Sur un air d'enchiladas... ou ode à une adolescence

A 15 ans on dit d’ces trucs… J’vous jure.

Si vous m’aviez demandé à mes 15 ans si j’avais déjà goûté à la cuisine mexicaine, je vous aurais sûrement répondu une fanfaronnade du style « ben oui, tu crois que je sors d’où ? De Cucuron ? » (mes excuses les plus plates avec 17 ans de retard aux très respectables habitants de Cucuron – Vaucluse)
en faisant référence à la fois où ma charmante famille d’accueil américaine en Caroline du Nord m’avait emmenée me bourrer de nachos et de pseudo quesadillas au Taco Bell du coin.

Ce qui en gros revient à comparer l’œuvre d’art sertie de son solitaire à 3 carats achetée chez Fred, Place Vendôme par le vieux monsieur distingué qui a partagé 60 ans de vie commune et de crédit/bail emphytéotique/emmerdes avec vous, à la bague de la tirette à 2 francs offerte en se mouchant avec le bras par l’adolescent boutonneux qui partage vos demies journées pédagogiques depuis 47 heures et 35 minutes.

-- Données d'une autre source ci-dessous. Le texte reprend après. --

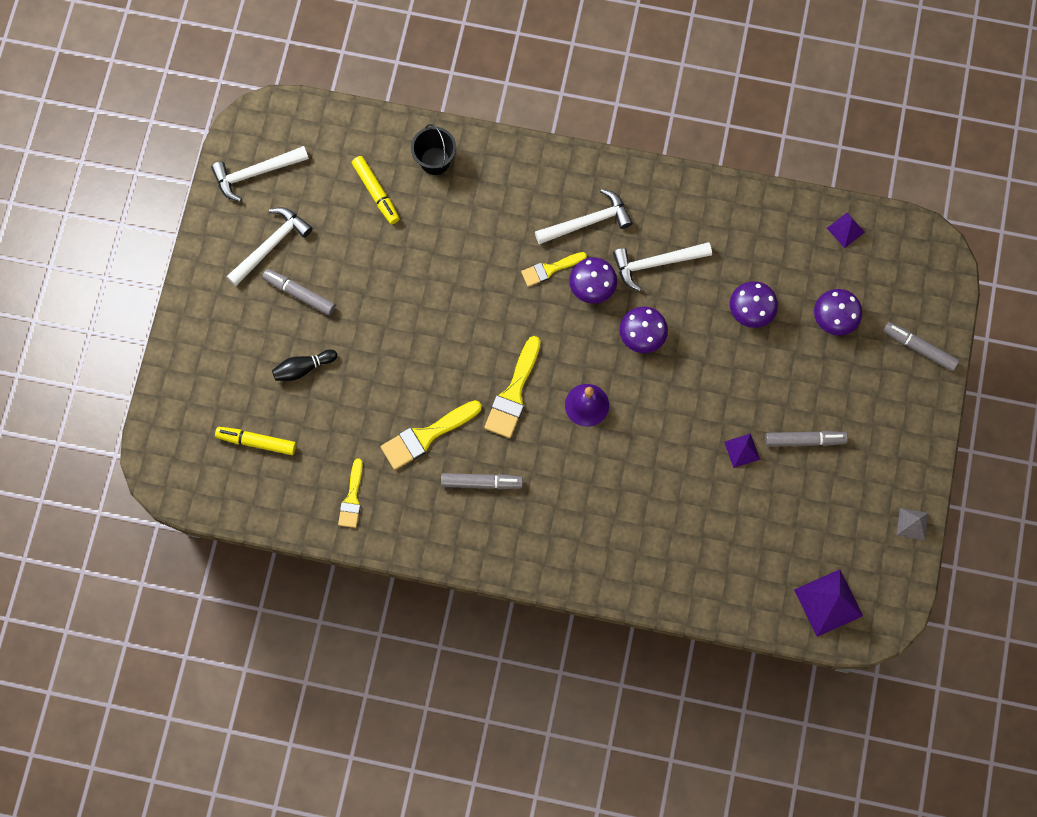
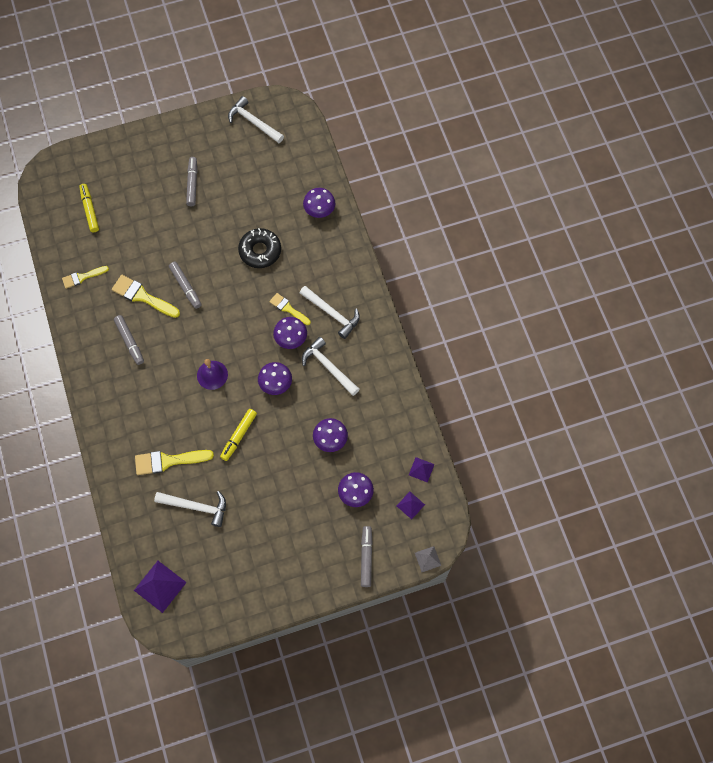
camera: 60 degrees right, 5 degrees down
(271, 245) = (214, 153): white hammer -> white hammer (196, 506)
(303, 368) = (148, 210): black bowling pin -> none
(376, 193) = (280, 189): yellow marker -> yellow marker (238, 436)
(435, 161) = (319, 209): black bucket -> purple mushroom
(449, 261) = (260, 251): none -> black donut
(513, 393) = (196, 330): yellow brush -> yellow brush (168, 461)
(742, 450) = (233, 481): purple pyramid -> purple pyramid (410, 505)
(804, 440) = (261, 516): grey marker -> grey marker (185, 287)
(912, 524) = (241, 613): grey pyramid -> grey pyramid (427, 559)

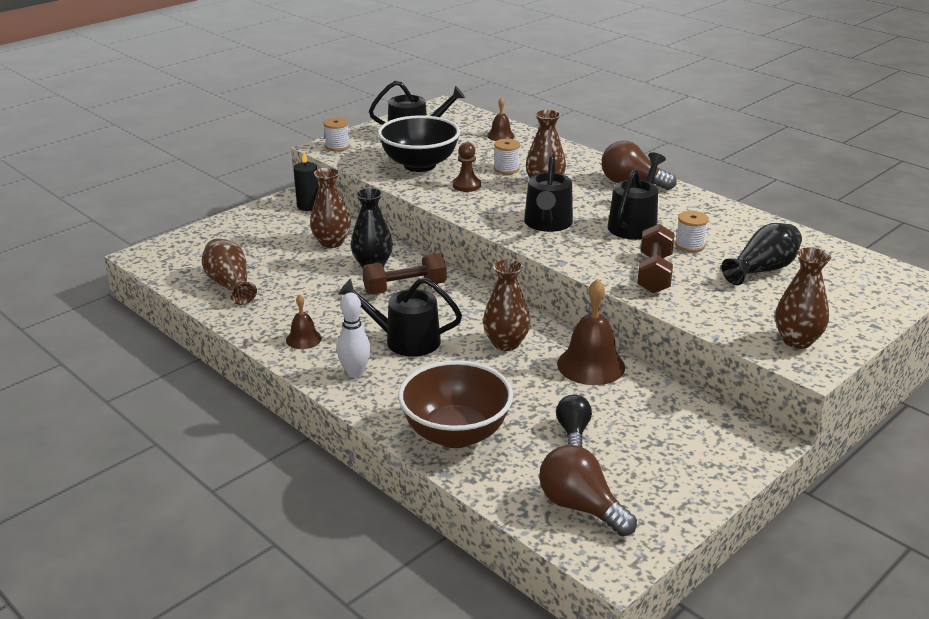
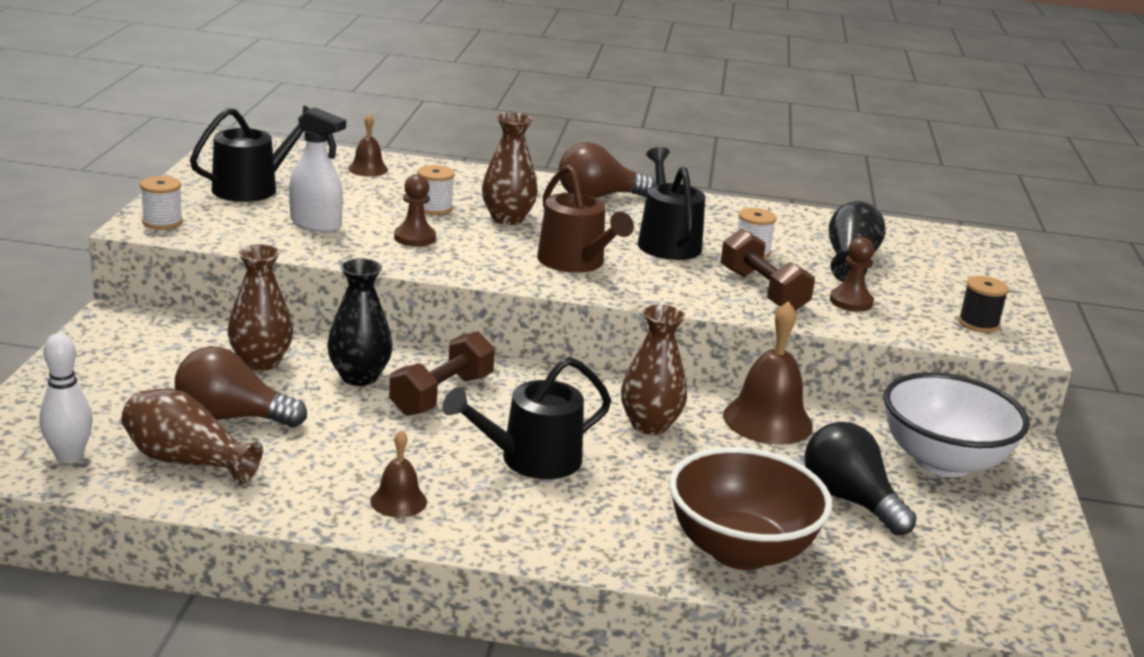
camera: 40 degrees left, 5 degrees down
(308, 206) = (158, 321): black candle -> none
(355, 373) = (526, 521): white bowling pin -> white bowling pin (69, 456)
(419, 165) = (316, 224): black bowl -> white spray bottle
(548, 223) = (575, 262): black watering can -> brown watering can
(573, 432) = (849, 500): black light bulb -> black light bulb, size x1.59
(581, 507) = (965, 579): brown light bulb -> brown light bulb (232, 417)
(682, 432) = (943, 462): none -> white bowl
(713, 298) = (851, 302): none -> brown pawn
(797, 340) = (978, 323): brown vase -> black spool

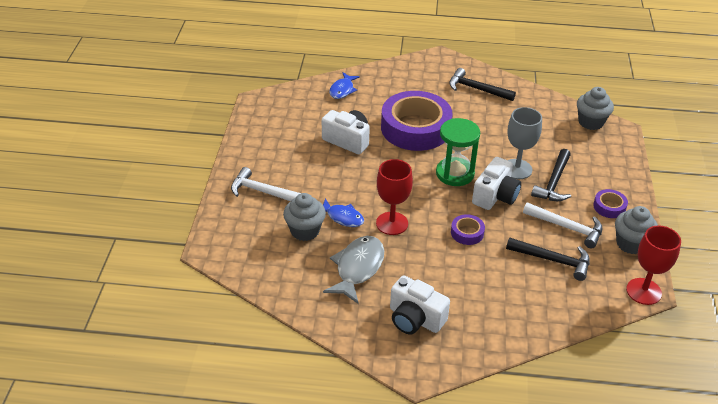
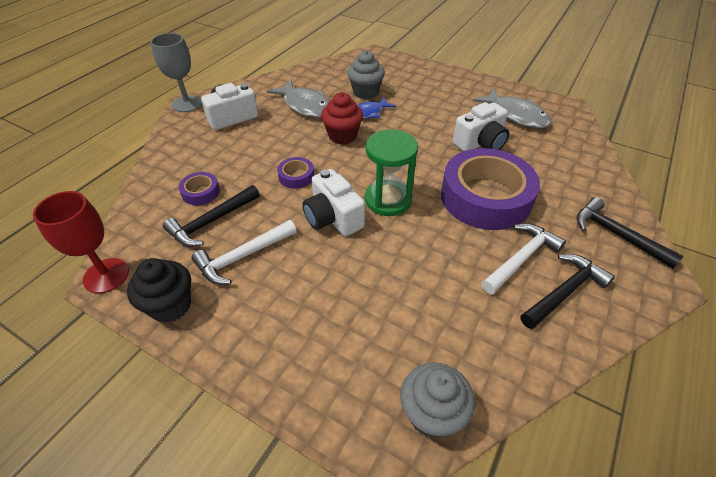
camera: 115 degrees right, 5 degrees up
(263, 192) = (425, 84): white hammer -> white hammer (521, 258)
(291, 127) = (516, 115): none -> grey fish
(342, 90) = (580, 163): blue fish -> none
(392, 223) = (342, 136): red goblet -> red cupcake
(517, 169) = (366, 257): grey goblet -> grey goblet (187, 104)
(554, 182) = (321, 283): black hammer -> black hammer (616, 235)
(609, 207) = (241, 320): purple tape -> purple tape (200, 192)
(630, 244) = (170, 305): grey cupcake -> black cupcake

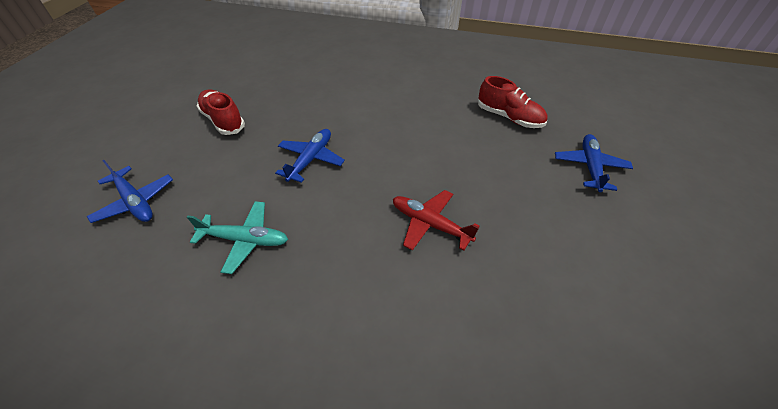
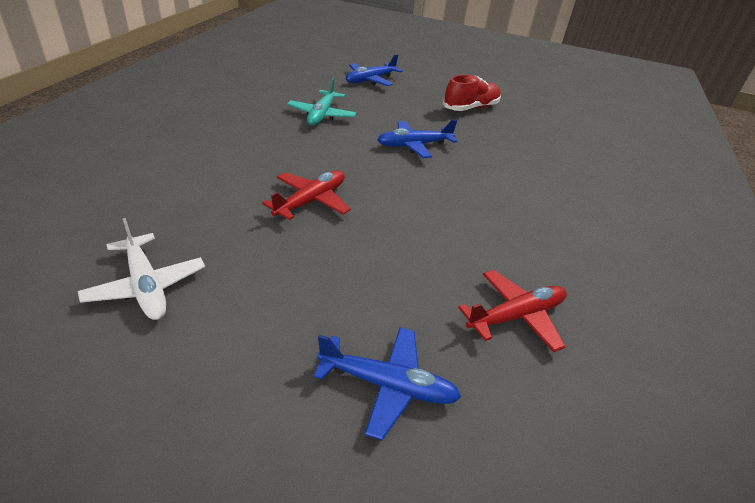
camera: 90 degrees right, 10 degrees down
(310, 159) = (414, 145): blue plane -> blue plane turned 135 degrees clockwise
(509, 117) = (515, 316): red shoe -> red plane
(593, 317) = (146, 285): none -> white plane

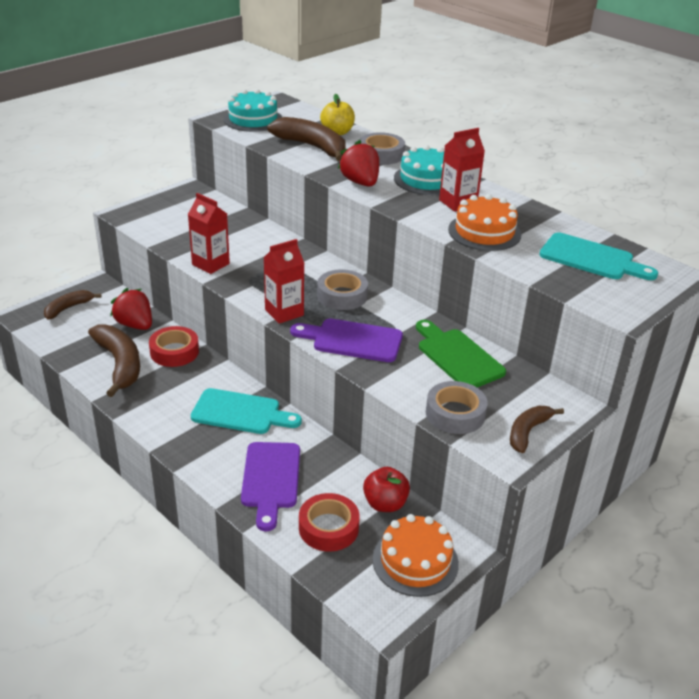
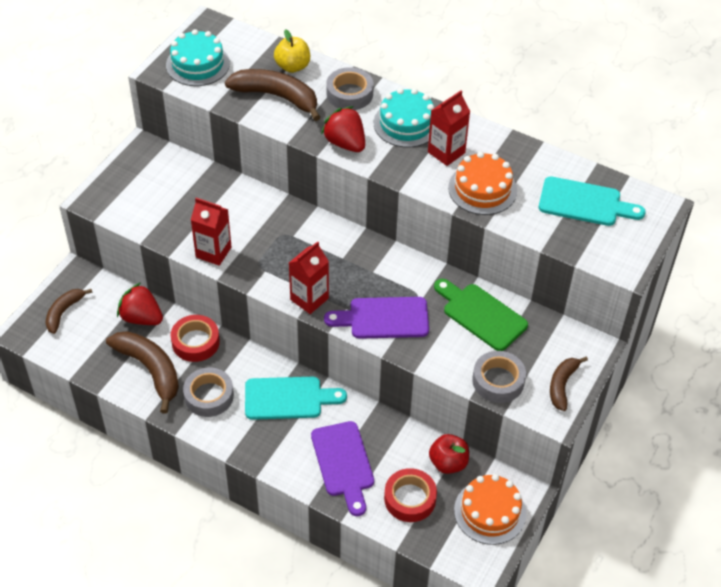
camera: 15 degrees left, 15 degrees up
(342, 295) = (354, 264): grey tape -> grey tape (209, 396)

Bon même si depuis ce ne sont plus les demies journées pédagogiques que se partagent les adolescents de 15 ans mais plutôt la compilation de chaque seconde commentée sur le réseau social le plus proche de chez vous, il semble qu’une conversation de ce genre soit toujours d’actualité puisque j’ai surpris pas plus tard qu’hier une réflexion culinaire d’une grande profondeur : un adolescent se plaignant avec morgue de la bonne sauce aux tomates fraiches maison concoctée avec probablement amour et rage par sa mère débordée, et lui préférant « 200 millions de fois la sauce industrielle, parce que ben les vraies tomates c’est quand même trop acide, quoi ».

Ce qui m’amène à 2 interrogations fondamentales quant à la survie future du genre humain :
1)      Quelle a été la composition de la potion magique ingurgitée par l’industrie agro-alimentaire pour avoir le pouvoir de rendre les tomates non acides ?
2)      En décryptant enfin en totalité l’ADN de nos semblables, les chercheurs ont-il été amené à découvrir l’allèle responsable du fléau de l’adolescence ? et si oui, à qui faut-il envoyer le chèque pour en débarrasser sa progéniture ad vitam aeternam ?

Bref, revenons à nos sombreros.

Ayant depuis appris que Taco Bell fait tout sauf ce qui se mange, et que les nachos sont d’origine tex-mex et non mexicaine, la cuisine mexicaine et moi avions été jusque-là comme de lointains cousins issus de germains.
Très heureux de nous retrouver lors de réunions festives en de rares occasions, comme tout particulièrement dans ce très chouette restaurant de Paris 5ème : l’Anahuacalli, qui vous offrait à l’époque – il y a 5 ans déjà que j’ai quitté Paris donc… - un vrai fabuleux voyage gustatif au pays du serpent à plumes) mais en dehors de ça, loin des yeux loin du ventre (bon à part quand je suis saisie d'une furieuse envie de revisiter...)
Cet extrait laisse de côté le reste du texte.